As a radio astronomer, what is the closest analogy?
It’s very similar to an interferometer.
For example, if you have several antennas separated by significant distances:
Antenna ----- Antenna ----- Antenna
and combine them coherently, you create an effective aperture much larger than any individual antenna.
ArrayLink is doing something related, but for communications rather than imaging.
The principle of combining signals from spatially separated antennas will probably feel familiar from radio interferometry.
The important caveat
The article’s “up to three times the throughput” is largely based on the ability to support multiple spatial streams and on simulations.

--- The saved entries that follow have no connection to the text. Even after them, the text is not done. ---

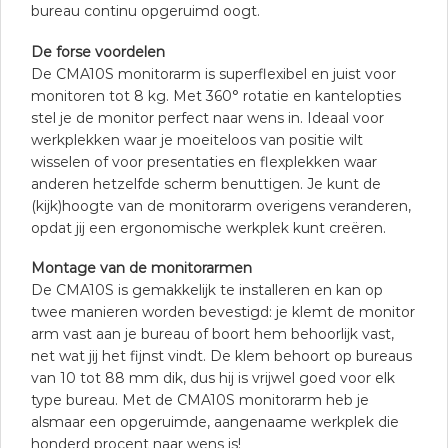
bureau continu opgeruimd oogt.
De forse voordelen
De CMA10S monitorarm is superflexibel en juist voor
monitoren tot 8 kg. Met 360° rotatie en kantelopties
stel je de monitor perfect naar wens in. Ideaal voor
werkplekken waar je moeiteloos van positie wilt
wisselen of voor presentaties en flexplekken waar
anderen hetzelfde scherm benuttigen. Je kunt de
(kijk)hoogte van de monitorarm overigens veranderen,
opdat jij een ergonomische werkplek kunt creëren.
Montage van de monitorarmen
De CMA10S is gemakkelijk te installeren en kan op
twee manieren worden bevestigd: je klemt de monitor
arm vast aan je bureau of boort hem behoorlijk vast,
net wat jij het fijnst vindt. De klem behoort op bureaus
van 10 tot 88 mm dik, dus hij is vrijwel goed voor elk
type bureau. Met de CMA10S monitorarm heb je
alsmaar een opgeruimde, aangenaame werkplek die
honderd procent naar wens is!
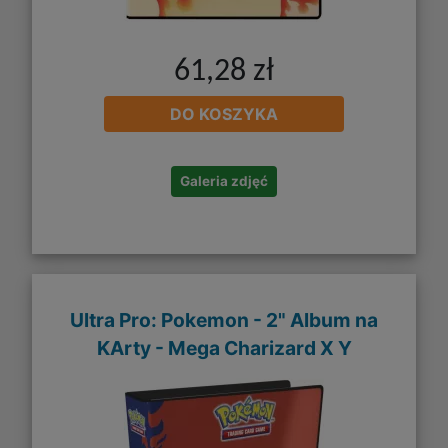
61,28 zł
DO KOSZYKA
Galeria zdjęć
Ultra Pro: Pokemon - 2" Album na
KArty - Mega Charizard X Y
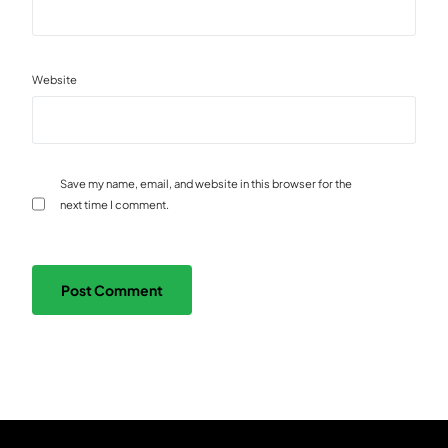
Website
Save my name, email, and website in this browser for the
next time I comment.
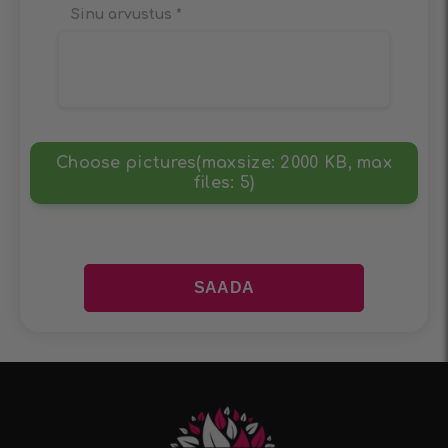
Sinu arvustus
*
Choose pictures(maxsize: 2000 KB, max
files: 5)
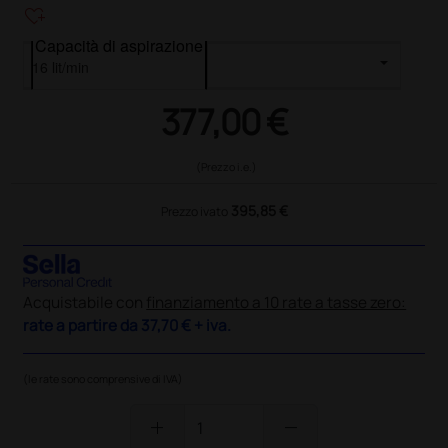
heart_plus
Capacità di aspirazione
377,00 €
(Prezzo i.e.)
395,85 €
Prezzo ivato
Acquistabile con
finanziamento a 10 rate a tasse zero:
rate a partire da
37,70 €
+ iva.
(le rate sono comprensive di IVA)
add
remove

The physics is sound, and they report successful 27 GHz hardware tests, but this is not yet a proven replacement for every large satellite dish.
The biggest engineering challenges are likely to be:
- precise synchronization between panels
- distributing timing references
- fibre/network links between panels
- calibration
- atmospheric phase variations
- keeping costs low enough to beat conventional dishes
So the advance is real and interesting, but it’s better viewed as a distributed phased-array ground station architecture than as “a flat panel replacing a dish.” The gain still comes from collecting signals over a large effective area; they’re just achieving that area using many coordinated panels rather than one large reflector.